Tuesday, July 13, 2010

Consequential Disparity

In a 2010 reality of rising costs, flat wages (for those lucky enough to have a job), foreclosures, 401k loss and just about every social, political and environmental ill you can dream up, one of the few free sports left to us “small people” is the amusement of watching the rich, famous, powerful and greedy stumble over their own hubris and excess to fall on their pretty faces.

Admit it people - last Thanksgiving was a real downer for a lot of us. But witnessing the fallout of Tiger Woods smashing into a fire hydrant before the world became aware that he was an epic manwhore, was good clean fun for those not named Elin Nordegren (side note: I wonder if she noted the irony before she decided to place a well placed swing at her hubby’s cranium). Tiger, as we have all seen by now, will be more than OK, even if he lost his family in the process. His wealth, fame and prestige are (largely) intact. Tiger is definitely not one of us, is he?

Because for the rest of the world, the ones who swim upstream in the ever thickening sludge of actuality, had we made even one of Tiger’s mistakes, our lives would be effectively over. Had we been the ones to crash our vehicles in the fog of an Ambien coma, I think arrest, if not a heavy fine, would follow in short order. If we made a mockery out of our own image as a solid, sober family man, only to be exposed as a total hack, we would not be able to pick up business as usual after hiding from the media for a couple months. Respect would be lost, prospects forgone, and a broken family in the “real” world cannot be atoned via a large alimony payout.

> OBJECTIVE A
Translate this sentence from the blog post into Spanish: "Tiger is definitely not one of us, is he?"
> OBJECTIVE B
Summarize the blog post in two sentences.
> OBJECTIVE C
Repeat the stretch of the blog post from "In a 2010 reality" through "their pretty faces.".
The lines have no connection to the blog post above.

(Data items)

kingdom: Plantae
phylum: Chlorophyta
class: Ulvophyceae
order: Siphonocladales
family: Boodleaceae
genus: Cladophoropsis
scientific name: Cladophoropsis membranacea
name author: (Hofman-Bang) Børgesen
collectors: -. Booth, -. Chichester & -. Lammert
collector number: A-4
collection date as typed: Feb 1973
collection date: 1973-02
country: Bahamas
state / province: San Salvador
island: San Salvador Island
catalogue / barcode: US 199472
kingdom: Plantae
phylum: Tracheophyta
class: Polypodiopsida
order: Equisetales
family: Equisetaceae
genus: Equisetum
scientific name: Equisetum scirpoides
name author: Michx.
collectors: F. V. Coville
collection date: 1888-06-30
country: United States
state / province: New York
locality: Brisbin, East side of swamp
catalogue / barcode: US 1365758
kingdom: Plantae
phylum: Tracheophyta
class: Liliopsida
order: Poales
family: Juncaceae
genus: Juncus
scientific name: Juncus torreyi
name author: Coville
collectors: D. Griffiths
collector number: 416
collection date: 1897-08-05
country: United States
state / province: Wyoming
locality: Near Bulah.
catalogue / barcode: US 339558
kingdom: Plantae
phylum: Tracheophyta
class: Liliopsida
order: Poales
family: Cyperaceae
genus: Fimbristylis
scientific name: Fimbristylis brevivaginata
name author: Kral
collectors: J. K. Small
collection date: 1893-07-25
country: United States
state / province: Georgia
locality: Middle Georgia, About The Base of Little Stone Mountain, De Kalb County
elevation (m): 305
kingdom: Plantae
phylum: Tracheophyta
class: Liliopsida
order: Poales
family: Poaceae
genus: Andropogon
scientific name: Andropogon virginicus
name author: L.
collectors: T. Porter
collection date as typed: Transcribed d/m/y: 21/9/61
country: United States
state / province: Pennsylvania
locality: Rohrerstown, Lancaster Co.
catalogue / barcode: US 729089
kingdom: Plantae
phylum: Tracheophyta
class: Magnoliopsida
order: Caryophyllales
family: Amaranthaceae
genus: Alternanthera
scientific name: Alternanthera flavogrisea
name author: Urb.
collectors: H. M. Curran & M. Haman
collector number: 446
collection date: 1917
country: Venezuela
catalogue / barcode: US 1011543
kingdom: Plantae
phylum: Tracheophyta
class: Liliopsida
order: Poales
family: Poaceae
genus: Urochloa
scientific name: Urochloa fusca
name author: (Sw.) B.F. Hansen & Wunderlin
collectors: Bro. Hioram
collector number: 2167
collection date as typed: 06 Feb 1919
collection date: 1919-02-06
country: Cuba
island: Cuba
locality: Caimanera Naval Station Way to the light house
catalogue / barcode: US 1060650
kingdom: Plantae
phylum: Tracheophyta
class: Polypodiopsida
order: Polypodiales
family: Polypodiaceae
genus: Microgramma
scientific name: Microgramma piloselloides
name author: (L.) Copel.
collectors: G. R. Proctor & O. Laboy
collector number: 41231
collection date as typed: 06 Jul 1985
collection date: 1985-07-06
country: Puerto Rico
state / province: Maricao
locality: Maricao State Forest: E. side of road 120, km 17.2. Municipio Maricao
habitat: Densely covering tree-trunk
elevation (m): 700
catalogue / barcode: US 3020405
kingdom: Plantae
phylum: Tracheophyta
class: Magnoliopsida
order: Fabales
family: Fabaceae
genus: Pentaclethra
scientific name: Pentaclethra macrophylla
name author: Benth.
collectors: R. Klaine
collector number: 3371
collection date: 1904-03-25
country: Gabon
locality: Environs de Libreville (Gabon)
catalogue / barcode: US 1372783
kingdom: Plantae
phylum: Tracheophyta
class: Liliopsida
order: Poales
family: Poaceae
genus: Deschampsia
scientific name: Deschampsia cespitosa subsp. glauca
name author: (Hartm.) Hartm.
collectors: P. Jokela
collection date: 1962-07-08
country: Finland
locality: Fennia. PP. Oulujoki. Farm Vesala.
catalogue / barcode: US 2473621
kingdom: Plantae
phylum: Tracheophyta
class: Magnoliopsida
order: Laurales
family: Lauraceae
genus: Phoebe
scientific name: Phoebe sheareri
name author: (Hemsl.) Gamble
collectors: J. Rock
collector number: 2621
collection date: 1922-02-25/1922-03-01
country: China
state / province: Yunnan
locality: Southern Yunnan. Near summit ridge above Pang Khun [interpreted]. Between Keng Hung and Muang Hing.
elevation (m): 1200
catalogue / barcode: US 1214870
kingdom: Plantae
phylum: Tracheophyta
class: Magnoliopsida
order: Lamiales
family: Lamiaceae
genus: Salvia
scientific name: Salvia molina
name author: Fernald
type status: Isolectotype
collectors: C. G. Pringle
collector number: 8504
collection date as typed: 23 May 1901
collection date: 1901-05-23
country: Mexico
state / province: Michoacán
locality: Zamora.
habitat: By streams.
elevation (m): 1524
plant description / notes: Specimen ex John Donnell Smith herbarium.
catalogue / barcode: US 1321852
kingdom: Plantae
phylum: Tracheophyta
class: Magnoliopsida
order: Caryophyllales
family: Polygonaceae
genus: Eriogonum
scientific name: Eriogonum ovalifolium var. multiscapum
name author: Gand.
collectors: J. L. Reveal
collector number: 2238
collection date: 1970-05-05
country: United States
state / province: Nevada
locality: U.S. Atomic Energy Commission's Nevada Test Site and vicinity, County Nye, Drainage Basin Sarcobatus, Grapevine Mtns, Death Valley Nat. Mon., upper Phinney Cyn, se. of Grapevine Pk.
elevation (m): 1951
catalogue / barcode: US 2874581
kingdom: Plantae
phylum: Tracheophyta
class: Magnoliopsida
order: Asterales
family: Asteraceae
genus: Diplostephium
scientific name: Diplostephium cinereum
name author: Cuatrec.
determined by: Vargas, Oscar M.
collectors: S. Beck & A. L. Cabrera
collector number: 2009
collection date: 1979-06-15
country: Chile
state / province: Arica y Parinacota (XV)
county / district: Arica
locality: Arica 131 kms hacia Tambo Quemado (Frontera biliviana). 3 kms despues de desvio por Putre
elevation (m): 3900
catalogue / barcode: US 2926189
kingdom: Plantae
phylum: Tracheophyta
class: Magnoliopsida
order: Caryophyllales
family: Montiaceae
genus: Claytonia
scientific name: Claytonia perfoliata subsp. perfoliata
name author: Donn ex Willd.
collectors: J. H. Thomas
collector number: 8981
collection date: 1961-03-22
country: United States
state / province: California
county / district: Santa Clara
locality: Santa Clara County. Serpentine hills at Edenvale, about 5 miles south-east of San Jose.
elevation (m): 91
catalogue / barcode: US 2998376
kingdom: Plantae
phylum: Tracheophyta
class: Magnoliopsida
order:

> EXERCISE ANSWER A
Tiger definitivamente no es uno de nosotros, ¿verdad?

> EXERCISE ANSWER B
The post argues that in 2010, one of the few free amusements left to ordinary people is watching the rich and powerful fall through their own hubris and excess. Using Tiger Woods as its example, it says his wealth, fame and prestige remain largely intact, while an ordinary person who made the same mistakes would face arrest or a fine, lost respect and prospects, and a broken family.

> EXERCISE ANSWER C
In a 2010 reality of rising costs, flat wages (for those lucky enough to have a job), foreclosures, 401k loss and just about every social, political and environmental ill you can dream up, one of the few free sports left to us “small people” is the amusement of watching the rich, famous, powerful and greedy stumble over their own hubris and excess to fall on their pretty faces.